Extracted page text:

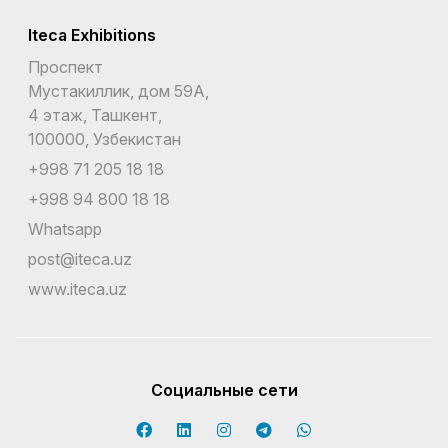
Iteca Exhibitions
Проспект
Мустакиллик, дом 59А,
4 этаж, Ташкент,
100000, Узбекистан
+998 71 205 18 18
+998 94 800 18 18
Whatsapp
post@iteca.uz
www.iteca.uz
Социальные сети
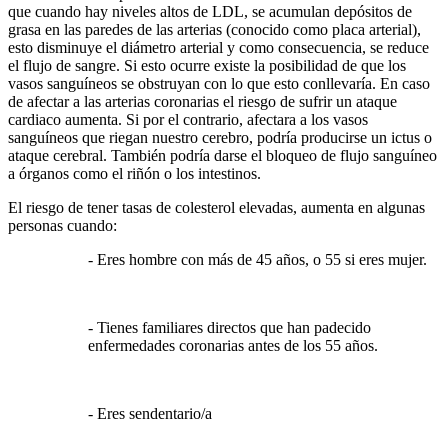
que cuando hay niveles altos de LDL, se acumulan depósitos de
grasa en las paredes de las arterias (conocido como placa arterial),
esto disminuye el diámetro arterial y como consecuencia, se reduce
el flujo de sangre. Si esto ocurre existe la posibilidad de que los
vasos sanguíneos se obstruyan con lo que esto conllevaría. En caso
de afectar a las arterias coronarias el riesgo de sufrir un ataque
cardiaco aumenta. Si por el contrario, afectara a los vasos
sanguíneos que riegan nuestro cerebro, podría producirse un ictus o
ataque cerebral. También podría darse el bloqueo de flujo sanguíneo
a órganos como el riñón o los intestinos.
El riesgo de tener tasas de colesterol elevadas, aumenta en algunas
personas cuando:
- Eres hombre con más de 45 años, o 55 si eres mujer.
- Tienes familiares directos que han padecido
enfermedades coronarias antes de los 55 años.
- Eres sendentario/a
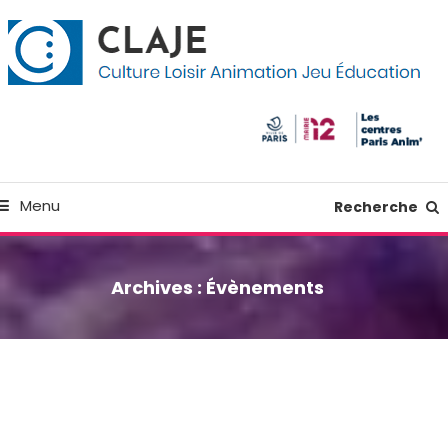
kip
anneau de gestion des cookies
o
ontent
Culture Loisir Animation Jeu Education
Claje
Menu
Recherche
Archives :
Évènements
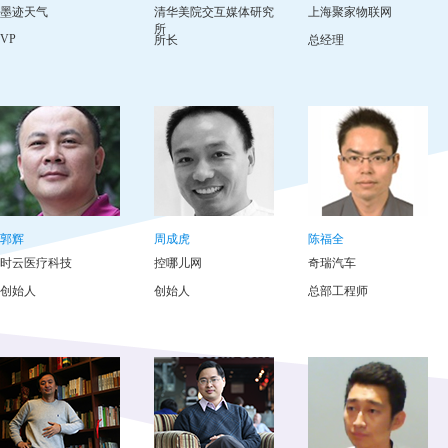
墨迹天气
清华美院交互媒体研究
上海聚家物联网
所
VP
所长
总经理
郭辉
周成虎
陈福全
时云医疗科技
控哪儿网
奇瑞汽车
创始人
创始人
总部工程师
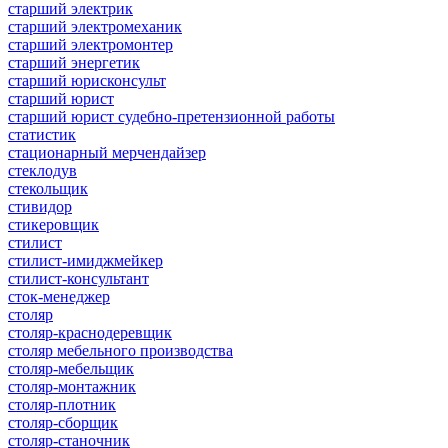
старший электрик
старший электромеханик
старший электромонтер
старший энергетик
старший юрисконсульт
старший юрист
старший юрист судебно-претензионной работы
статистик
стационарный мерчендайзер
стеклодув
стекольщик
стивидор
стикеровщик
стилист
стилист-имиджмейкер
стилист-консультант
сток-менеджер
столяр
столяр-краснодеревщик
столяр мебельного производства
столяр-мебельщик
столяр-монтажник
столяр-плотник
столяр-сборщик
столяр-станочник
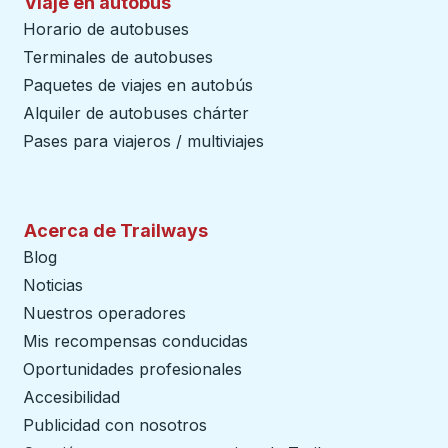
Viaje en autobús
Horario de autobuses
Terminales de autobuses
Paquetes de viajes en autobús
Alquiler de autobuses chárter
Pases para viajeros / multiviajes
Acerca de Trailways
Blog
Noticias
Nuestros operadores
Mis recompensas conducidas
Oportunidades profesionales
Accesibilidad
Publicidad con nosotros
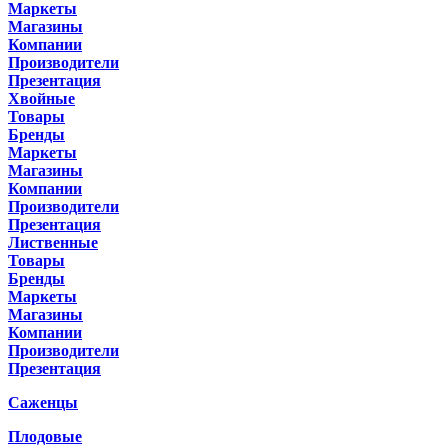
Маркеты
Магазины
Компании
Производители
Презентация
Хвойные
Товары
Бренды
Маркеты
Магазины
Компании
Производители
Презентация
Лиственные
Товары
Бренды
Маркеты
Магазины
Компании
Производители
Презентация
Саженцы
Плодовые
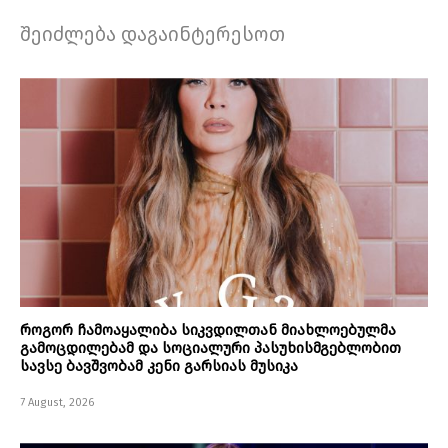
შეიძლება დაგაინტერესოთ
როგორ ჩამოაყალიბა სიკვდილთან მიახლოებულმა
გამოცდილებამ და სოციალური პასუხისმგებლობით
სავსე ბავშვობამ კენი გარსიას მუსიკა
7 August, 2026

• Task requirements
Output every line of text from all the rows above verbatim and in order. Leave the pictures out.

• Your solution
Iteca Exhibitions
Проспект
Мустакиллик, дом 59А,
4 этаж, Ташкент,
100000, Узбекистан
+998 71 205 18 18
+998 94 800 18 18
Whatsapp
post@iteca.uz
www.iteca.uz
Социальные сети
que cuando hay niveles altos de LDL, se acumulan depósitos de
grasa en las paredes de las arterias (conocido como placa arterial),
esto disminuye el diámetro arterial y como consecuencia, se reduce
el flujo de sangre. Si esto ocurre existe la posibilidad de que los
vasos sanguíneos se obstruyan con lo que esto conllevaría. En caso
de afectar a las arterias coronarias el riesgo de sufrir un ataque
cardiaco aumenta. Si por el contrario, afectara a los vasos
sanguíneos que riegan nuestro cerebro, podría producirse un ictus o
ataque cerebral. También podría darse el bloqueo de flujo sanguíneo
a órganos como el riñón o los intestinos.
El riesgo de tener tasas de colesterol elevadas, aumenta en algunas
personas cuando:
- Eres hombre con más de 45 años, o 55 si eres mujer.
- Tienes familiares directos que han padecido
enfermedades coronarias antes de los 55 años.
- Eres sendentario/a
kip
anneau de gestion des cookies
o
ontent
Culture Loisir Animation Jeu Education
Claje
Menu
Recherche
Archives :
Évènements
墨迹天气
清华美院交互媒体研究
上海聚家物联网
所
VP
所长
总经理
郭辉
周成虎
陈福全
时云医疗科技
控哪儿网
奇瑞汽车
创始人
创始人
总部工程师
старший электрик
старший электромеханик
старший электромонтер
старший энергетик
старший юрисконсульт
старший юрист
старший юрист судебно-претензионной работы
статистик
стационарный мерчендайзер
стеклодув
стекольщик
стивидор
стикеровщик
стилист
стилист-имиджмейкер
стилист-консультант
сток-менеджер
столяр
столяр-краснодеревщик
столяр мебельного производства
столяр-мебельщик
столяр-монтажник
столяр-плотник
столяр-сборщик
столяр-станочник
Viaje en autobús
Horario de autobuses
Terminales de autobuses
Paquetes de viajes en autobús
Alquiler de autobuses chárter
Pases para viajeros / multiviajes
Acerca de Trailways
Blog
Noticias
Nuestros operadores
Mis recompensas conducidas
Oportunidades profesionales
Accesibilidad
Publicidad con nosotros
Маркеты
Магазины
Компании
Производители
Презентация
Хвойные
Товары
Бренды
Маркеты
Магазины
Компании
Производители
Презентация
Лиственные
Товары
Бренды
Маркеты
Магазины
Компании
Производители
Презентация
Саженцы
Плодовые
შეიძლება დაგაინტერესოთ
როგორ ჩამოაყალიბა სიკვდილთან მიახლოებულმა
გამოცდილებამ და სოციალური პასუხისმგებლობით
სავსე ბავშვობამ კენი გარსიას მუსიკა
7 August, 2026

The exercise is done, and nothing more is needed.